This issue brief outlines how conservatives have rewritten the regulatory process in ways that have left traditional cost-benefit analyses behind. Rather than regulating by the same rules as progressives, conservatives have ignored the rules when they prove inconvenient. Worse, they have sought to make procedural changes that would drastically limit or prevent a progressive presidential administration from advancing commonsense regulatory protections at all.
These breaks from traditional CBA reveal that conservatives see it less as a tool for sound policy and more as a means of preventing progressive regulation when conservatives are out of power. Reckoning with this fact means more than simply looking to undo the current administration’s regulatory abuses. It requires rethinking the centrality of CBA in the federal regulatory review process: While it is an important tool for agencies to utilize in developing sound regulations, it is not the only tool. This issue brief concludes by encouraging progressives to articulate a new vision for the federal regulatory process, rather than simply reverting to the status quo.
The rise of cost-benefit analysis
Widespread use of cost-benefit analysis has largely been a creation of the executive branch, not the legislative one. In 1946, Congress enacted the Administrative Procedure Act (APA), a law that put in place a formal process for federal agencies to follow when enacting regulations.1 Broadly, the APA requires agencies wishing to finalize rules to articulate their policy rationales and allow the public an opportunity to comment.2 The law provide agencies wide latitude to determine their rationales, prohibiting an agency from issuing a regulation on policy grounds only when the decision is “arbitrary, capricious, an abuse of discretion, or otherwise not in accordance with law” or “contrary to constitutional right.”3
It was President Ronald Reagan who, in one of his first acts in the White House, signed Executive Order 12291 and instituted what has since become the standard process by which executive agencies promulgate regulations.4 Two changes are particularly significant:
- Cost-benefit analysis requirement: The order required all agencies to issue a regulation only if “the potential benefits to society from the regulation outweigh the potential costs to society,” with the objective of “maximiz[ing] the net benefits to society.” To demonstrate that the benefits of a proposed rule were to exceed its costs, each agency was to develop a regulatory impact analysis (RIA) for each “major” rule proposed, analyzing a regulation’s predicted quantified and unquantifiable costs and benefits, as well as an analysis of the costs and benefits of potential alternative courses of action. The order also required agencies to “set regulatory priorities with the aim of maximizing the aggregate net benefits to society.”
- Centralized regulatory review: Once an agency had drafted a proposed rule and its RIA, the order required a rule to be submitted to the Office of Information and Regulatory Affairs (OIRA) for review prior to the regulation’s enactment. The staff of OIRA, a small office within the White House’s Office of Management and Budget, would review every proposed rule to ensure its costs did not exceed its benefits. Only when OIRA’s review of a rule was finished would an agency be permitted to finalize and publish it, giving OIRA and the White House unprecedented authority over agencies’ regulatory activities.
════════════════════
=== Brief A ===
According to the issue brief on cost-benefit analysis, in what year did Congress enact the Administrative Procedure Act?
=== Brief B ===
How would the sentence "Widespread use of cost-benefit analysis has largely been a creation of the executive branch, not the legislative one." from the issue brief on cost-benefit analysis read in Spanish?
=== Brief C ===
Resume the issue brief on cost-benefit analysis, starting right after its final sentence.
════════════════════
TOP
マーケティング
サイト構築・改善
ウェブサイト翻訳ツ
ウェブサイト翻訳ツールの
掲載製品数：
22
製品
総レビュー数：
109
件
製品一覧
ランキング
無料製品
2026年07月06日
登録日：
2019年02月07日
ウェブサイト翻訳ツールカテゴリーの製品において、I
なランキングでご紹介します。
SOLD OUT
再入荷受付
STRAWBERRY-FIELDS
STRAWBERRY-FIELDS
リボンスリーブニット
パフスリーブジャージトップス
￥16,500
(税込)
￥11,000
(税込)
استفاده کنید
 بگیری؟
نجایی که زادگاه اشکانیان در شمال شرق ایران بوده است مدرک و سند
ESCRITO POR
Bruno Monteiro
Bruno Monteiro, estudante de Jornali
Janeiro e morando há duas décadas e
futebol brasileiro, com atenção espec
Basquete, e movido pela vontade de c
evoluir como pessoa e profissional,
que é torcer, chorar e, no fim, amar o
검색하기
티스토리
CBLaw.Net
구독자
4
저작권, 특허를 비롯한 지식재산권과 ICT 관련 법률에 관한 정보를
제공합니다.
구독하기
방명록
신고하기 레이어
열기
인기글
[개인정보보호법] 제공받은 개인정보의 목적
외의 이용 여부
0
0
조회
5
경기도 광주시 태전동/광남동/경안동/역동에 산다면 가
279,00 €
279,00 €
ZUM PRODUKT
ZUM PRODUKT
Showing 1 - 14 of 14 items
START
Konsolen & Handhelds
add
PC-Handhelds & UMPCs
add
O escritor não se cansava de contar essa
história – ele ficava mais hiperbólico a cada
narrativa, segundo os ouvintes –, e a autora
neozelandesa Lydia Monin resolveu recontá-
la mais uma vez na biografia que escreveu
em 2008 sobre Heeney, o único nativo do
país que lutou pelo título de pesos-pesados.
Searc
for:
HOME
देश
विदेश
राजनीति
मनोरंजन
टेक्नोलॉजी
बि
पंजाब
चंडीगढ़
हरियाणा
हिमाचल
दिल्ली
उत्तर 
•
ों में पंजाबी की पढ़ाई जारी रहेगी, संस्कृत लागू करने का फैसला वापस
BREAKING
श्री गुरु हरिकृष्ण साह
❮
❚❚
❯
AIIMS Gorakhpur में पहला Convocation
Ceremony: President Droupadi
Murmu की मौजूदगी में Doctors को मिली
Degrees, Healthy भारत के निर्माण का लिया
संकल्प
════════════════════
=== Answer space A ===
1946

=== Answer space B ===
El uso generalizado del análisis de costo-beneficio ha sido en gran medida una creación del poder ejecutivo, no del legislativo.

=== Answer space C ===
These two components of the federal regulatory process have become mainstays and have been affirmed in one way or another by every president since. Although President Bill Clinton officially repealed Executive Order 12291 in 1993, he formalized the OIRA review process and cost-benefit analysis requirements in his own Executive Order 12866; this new order did note that the benefits of a regulation must “justify” its costs, rather than “outweigh” them, a recognition that quantified CBA does not capture the full range of relevant costs and benefits.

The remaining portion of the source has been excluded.